Vacunación preventiva
Tras la muerte de los estudiantes, y con el objetivo de limitar la propagación, las autoridades sanitarias han administrado más de 2 500 dosis preventivas de antibióticos entre los alumnos de la Universidad de Kent, contactos cercanos y personas que hubieran asistido al citado club entre el 5 y el 7 de marzo.
La meningitis de este brote es una infección bacteriana grave que puede inflamar las membranas protectoras que rodean al cerebro y a la médula espinal y que, de no tratarse con rapidez, puede llegar a ser letal.
Alarma por el brote de meningitis en Reino Unido
Aunque el ministro británico de Sanidad, Wes Streeting, ha asegurado que este brote no se está considerando un «incidente nacional», el aumento exponencial de casos en apenas unos días ha sumido en la preocupación a muchos británicos, que tratan de hacerse a contrarreloj con una vacuna contra la meningitis B de manera privada en farmacias.
De acuerdo con una encuesta rápida de la Asociación Nacional de Farmacias británica (NPA), el 87 % de los establecimientos que respondieron informaron haber observado un aumento considerable en la solicitud de vacunas contra la meningitis «por parte de padres preocupados», que han superado con creces la oferta disponible.
El precio de la vacuna ronda las 110 libras (127,35 euros) por dosis, si bien para completar el ciclo se requieren entre dos y tres inyecciones, lo que elevaría el total a entre 220 y 330 libras (entre 254,71 y 382,07 euros).
Colas virtuales como en los conciertos
Los usuarios que han intentado reservar en línea una cita privada de vacunación en Boots, la cadena farmacéutica más grande del Reino Unido, se han encontrado desde el pasado fin de semana con una cola virtual por la «alta demanda», que muchos han llegado a comparar en las redes sociales con las de las tiqueteras para comprar entradas de conciertos.

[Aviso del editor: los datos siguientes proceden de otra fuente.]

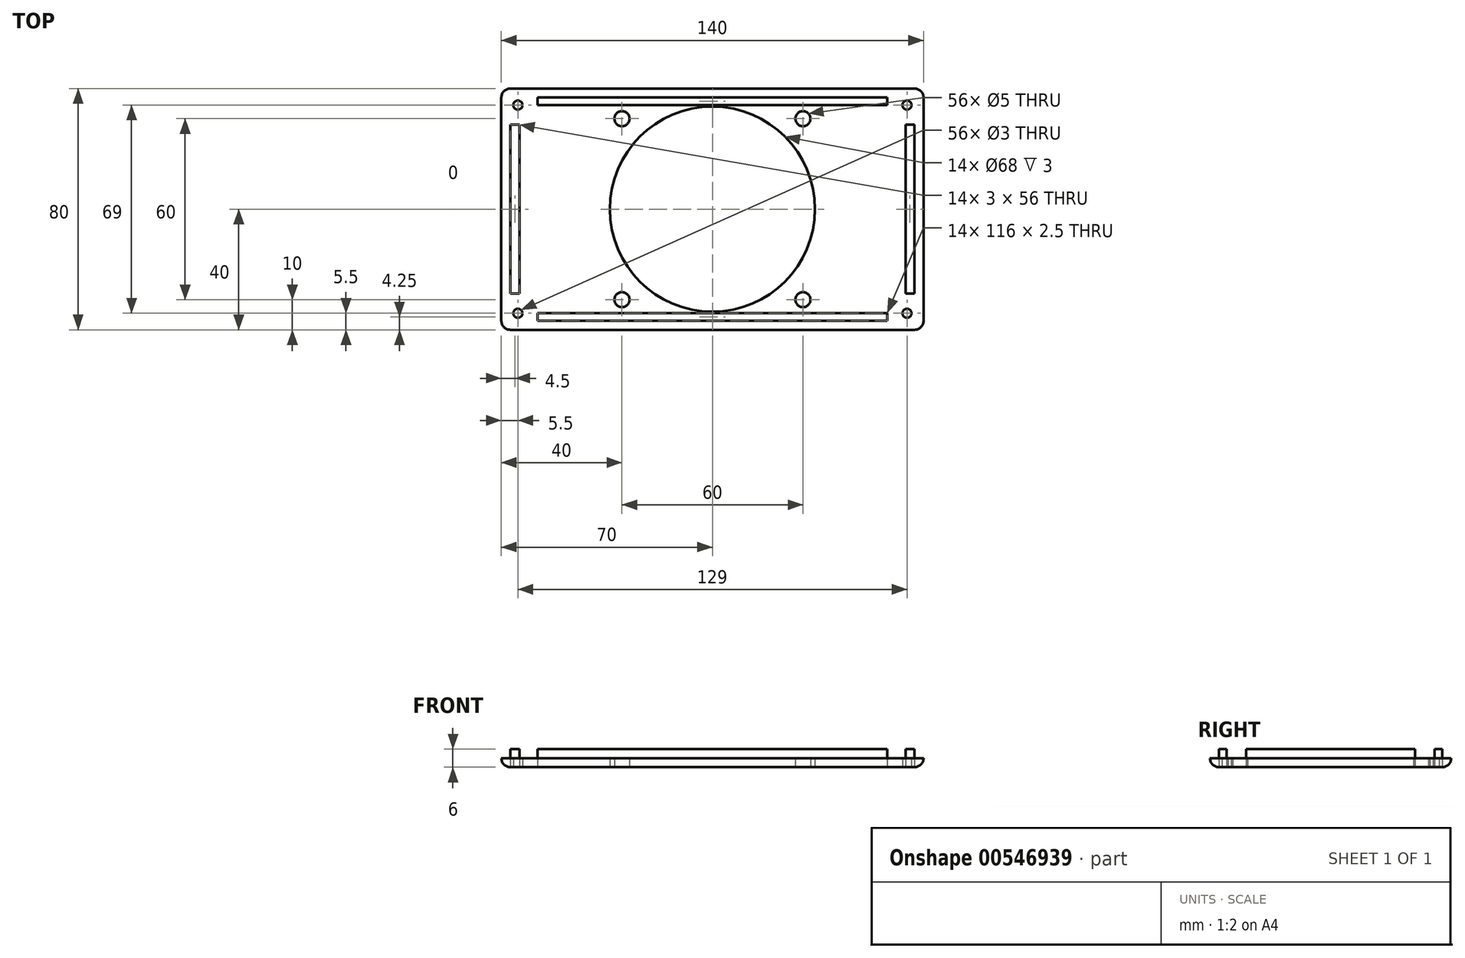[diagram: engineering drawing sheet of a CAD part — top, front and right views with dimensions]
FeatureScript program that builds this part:
annotation { "Feature Type Name" : "Feature", "Feature Type Description" : "" }
export const myFeature = defineFeature(function(context is Context, id is Id, definition is map)
    precondition{}
    {
        {
            var Q0;
            Q0=qCreatedBy(makeId("Top.planeOp"),FACE);
            var sketch = newSketch(context, id + "F0", { "sketchPlane" : qUnion([Q0])});
            skLineSegment(sketch, "E0", {"start": v(0, 0) * mm, "end": v(0, 80) * mm});
            skLineSegment(sketch, "E1", {"start": v(0, 80) * mm, "end": v(140, 80) * mm});
            skLineSegment(sketch, "E2", {"start": v(140, 80) * mm, "end": v(140, 0) * mm});
            skLineSegment(sketch, "E3", {"start": v(140, 0) * mm, "end": v(0, 0) * mm});
            skLineSegment(sketch, "E4.0", {"start": v(0, 74.5) * mm, "end": v(5.5, 74.5) * mm, "construction": true});
            skLineSegment(sketch, "E5.0", {"start": v(140, 5.5) * mm, "end": v(134.5, 5.5) * mm, "construction": true});
            skLineSegment(sketch, "E6.0", {"start": v(5.5, 0) * mm, "end": v(5.5, 5.5) * mm, "construction": true});
            skLineSegment(sketch, "E7.0", {"start": v(134.5, 80) * mm, "end": v(134.5, 74.5) * mm, "construction": true});
            skLineSegment(sketch, "E8.trimOffspring", {"start": v(5.5, 74.5) * mm, "end": v(5.5, 80) * mm, "construction": true});
            skLineSegment(sketch, "E9.trimOffspring", {"start": v(134.5, 74.5) * mm, "end": v(140, 74.5) * mm, "construction": true});
            skLineSegment(sketch, "E10.trimOffspring", {"start": v(134.5, 5.5) * mm, "end": v(134.5, 0) * mm, "construction": true});
            skLineSegment(sketch, "E11.trimOffspring", {"start": v(5.5, 5.5) * mm, "end": v(0, 5.5) * mm, "construction": true});
            skCircle(sketch, "E12", {"center": v(5.5, 74.5) * mm, "radius": 1.5 * mm});
            skCircle(sketch, "E13", {"center": v(134.5, 74.5) * mm, "radius": 1.5 * mm});
            skCircle(sketch, "E14", {"center": v(134.5, 5.5) * mm, "radius": 1.5 * mm});
            skCircle(sketch, "E15", {"center": v(5.5, 5.5) * mm, "radius": 1.5 * mm});
            skLineSegment(sketch, "E16.0", {"start": v(70, 0) * mm, "end": v(70, 80) * mm, "construction": true});
            skLineSegment(sketch, "E17.0", {"start": v(0, 40) * mm, "end": v(140, 40) * mm, "construction": true});
            skCircle(sketch, "E18", {"center": v(70, 40) * mm, "radius": 34 * mm});
            skLineSegment(sketch, "E19.0", {"start": v(40, 10) * mm, "end": v(100, 10) * mm, "construction": true});
            skLineSegment(sketch, "E20.0", {"start": v(40, 70) * mm, "end": v(100, 70) * mm, "construction": true});
            skLineSegment(sketch, "E21.0", {"start": v(100, 10) * mm, "end": v(100, 70) * mm, "construction": true});
            skLineSegment(sketch, "E22.0", {"start": v(40, 10) * mm, "end": v(40, 70) * mm, "construction": true});
            skCircle(sketch, "E23", {"center": v(40, 70) * mm, "radius": 2.5 * mm});
            skCircle(sketch, "E24", {"center": v(40, 10) * mm, "radius": 2.5 * mm});
            skCircle(sketch, "E25", {"center": v(100, 70) * mm, "radius": 2.5 * mm});
            skLineSegment(sketch, "E26.0", {"start": v(12, 3) * mm, "end": v(12, 5.5) * mm});
            skLineSegment(sketch, "E27.0", {"start": v(128, 77) * mm, "end": v(128, 74.5) * mm});
            skLineSegment(sketch, "E28.0", {"start": v(12, 77) * mm, "end": v(128, 77) * mm});
            skLineSegment(sketch, "E29.0", {"start": v(12, 74.5) * mm, "end": v(128, 74.5) * mm});
            skLineSegment(sketch, "E30.0", {"start": v(128, 3) * mm, "end": v(12, 3) * mm});
            skLineSegment(sketch, "E31.0", {"start": v(128, 5.5) * mm, "end": v(12, 5.5) * mm});
            skLineSegment(sketch, "E32.trimOffspring", {"start": v(128, 5.5) * mm, "end": v(128, 3) * mm});
            skLineSegment(sketch, "E33.trimOffspring", {"start": v(12, 74.5) * mm, "end": v(12, 77) * mm});
            skLineSegment(sketch, "E34.0", {"start": v(3, 12) * mm, "end": v(3, 68) * mm});
            skLineSegment(sketch, "E35.0", {"start": v(6, 12) * mm, "end": v(6, 68) * mm});
            skLineSegment(sketch, "E36.0", {"start": v(137, 68) * mm, "end": v(137, 12) * mm});
            skLineSegment(sketch, "E37.0", {"start": v(134, 68) * mm, "end": v(134, 12) * mm});
            skLineSegment(sketch, "E38.0", {"start": v(3, 68) * mm, "end": v(6, 68) * mm});
            skLineSegment(sketch, "E39.0", {"start": v(137, 12) * mm, "end": v(134, 12) * mm});
            skCircle(sketch, "E40", {"center": v(100, 10) * mm, "radius": 2.5 * mm});
            skLineSegment(sketch, "E41.trimOffspring", {"start": v(6, 12) * mm, "end": v(3, 12) * mm});
            skLineSegment(sketch, "E42.trimOffspring", {"start": v(134, 68) * mm, "end": v(137, 68) * mm});
            skSolve(sketch);
        }
        {
            var Q0;
            {var subQ1=sQuery(id+"F0.wireOp",EDGE,"E27.0");Q0=makeQuery(id+"F0.imprint","IMPRINT",FACE,{"disambiguationData":[TD([[makeQuery(id+"F0.imprint","IMPRINT",EDGE,{"derivedFrom":subQ1}),-1.0]])]});}
            var Q1;
            {var subQ1=sQuery(id+"F0.wireOp",EDGE,"E26.0");Q1=makeQuery(id+"F0.imprint","IMPRINT",FACE,{"disambiguationData":[TD([[makeQuery(id+"F0.imprint","IMPRINT",EDGE,{"derivedFrom":subQ1}),-1.0]])]});}
            var Q2;
            Q2=makeQuery(id+"F0.imprint","IMPRINT",FACE,{"disambiguationData":[TD([[makeQuery(id+"F0.imprint","IMPRINT",EDGE,{"derivedFrom":sQuery(id+"F0.wireOp",EDGE,"E34.0")}),-1.0]])]});
            var Q3;
            Q3=makeQuery(id+"F0.imprint","IMPRINT",FACE,{"disambiguationData":[TD([[makeQuery(id+"F0.imprint","IMPRINT",EDGE,{"derivedFrom":sQuery(id+"F0.wireOp",EDGE,"E36.0")}),-1.0]])]});
            extrude(context, id + "F1", {"entities" : qUnion([Q0, Q1, Q2, Q3]), "depth" : 6 * mm, "offsetDistance" : 25 * mm});
        }
        {
            var Q0;
            Q0=makeQuery(id+"F0.imprint","IMPRINT",FACE,{"disambiguationData":[TD([[makeQuery(id+"F0.imprint","IMPRINT",EDGE,{"derivedFrom":sQuery(id+"F0.wireOp",EDGE,"E0")}),-1.0]])]});
            extrude(context, id + "F2", {"entities" : qUnion([Q0]), "depth" : 3 * mm, "offsetDistance" : 25 * mm});
        }
        {
            var Q0;
            Q0=makeQuery(id+"F2.opExtrude","CAP_EDGE",EDGE,{"disambiguationData":[OSD([sQuery(id+"F0.wireOp",EDGE,"E2")])],"isStart":true});
            var Q1;
            Q1=makeQuery(id+"F2.opExtrude","SWEPT_EDGE",EDGE,{"disambiguationData":[OSD([sQuery(id+"F0.wireOp",EDGE,"E1"),sQuery(id+"F0.wireOp",EDGE,"E2")])]});
            var Q2;
            Q2=makeQuery(id+"F2.opExtrude","SWEPT_EDGE",EDGE,{"disambiguationData":[OSD([sQuery(id+"F0.wireOp",EDGE,"E0"),sQuery(id+"F0.wireOp",EDGE,"E3")])]});
            var Q3;
            Q3=makeQuery(id+"F2.opExtrude","SWEPT_EDGE",EDGE,{"disambiguationData":[OSD([sQuery(id+"F0.wireOp",EDGE,"E0"),sQuery(id+"F0.wireOp",EDGE,"E1")])]});
            var Q4;
            Q4=makeQuery(id+"F2.opExtrude","SWEPT_EDGE",EDGE,{"disambiguationData":[OSD([sQuery(id+"F0.wireOp",EDGE,"E2"),sQuery(id+"F0.wireOp",EDGE,"E3")])]});
            var Q5;
            Q5=makeQuery(id+"F2.opExtrude","CAP_EDGE",EDGE,{"disambiguationData":[OSD([sQuery(id+"F0.wireOp",EDGE,"E3")])],"isStart":true});
            var Q6;
            Q6=makeQuery(id+"F2.opExtrude","CAP_EDGE",EDGE,{"disambiguationData":[OSD([sQuery(id+"F0.wireOp",EDGE,"E1")])],"isStart":true});
            var Q7;
            Q7=makeQuery(id+"F2.opExtrude","CAP_EDGE",EDGE,{"disambiguationData":[OSD([sQuery(id+"F0.wireOp",EDGE,"E0")])],"isStart":true});
            fillet(context, id + "F3", {"entities" : qUnion([Q0, Q1, Q2, Q3, Q4, Q5, Q6, Q7]), "radius" : 3 * mm, "tangentPropagation" : true, "allowEdgeOverflow" : false});
        }
    });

Tanto Boots como Superdrug, la segunda mayor minorista farmacéutica en el país, advirtieron en sus páginas web de que existía una «escasez nacional» de la vacuna y habilitaron una lista de espera para los interesados en conseguir una de las dosis cuando estén de nuevo disponibles.
Pradip Patel, gerente de una farmacia en el céntrico barrio londinense de Holborn, cuenta a EFE que, desde que se conoció el brote en Kent este fin de semana, la demanda se ha disparado y recibe «entre 20 o 30 llamadas» diarias de gente preguntando por la disponibilidad de la vacuna de la meningitis B.
«No hay stock, ningún distribuidor tiene. Y como no hay existencias no podemos dársela a nadie, ni de manera privada, ni con receta», dice el farmacéutico.
A unas calles de distancia, la farmacia Boutalls, especializada en vacunas de viaje, ofrece habitualmente la dosis de la meningitis para aquellos que tienen pensado visitar países de «África y Oriente Medio», pero el brote en Canterbury ha agotado todas sus reservas.
Una enfermedad de difícil contagio
La meningitis B solo se propaga por contacto directo, como besos, o por compartir una bebida, recuerda a EFE uno de los responsables de Boutalls, Prav Cenagafuriam, que subraya que no es «tan fácilmente contagiable como el covid o la gripe» y normalmente los brotes quedan contenidos en una única área.
Por el momento, los casos se concentran en la región de Kent, donde se ha iniciado un programa de vacunación selectivo entre los residentes en el campus universitario y se prevé contactar hasta 5 000 estudiantes para ofrecerles la inyección de manera prioritaria.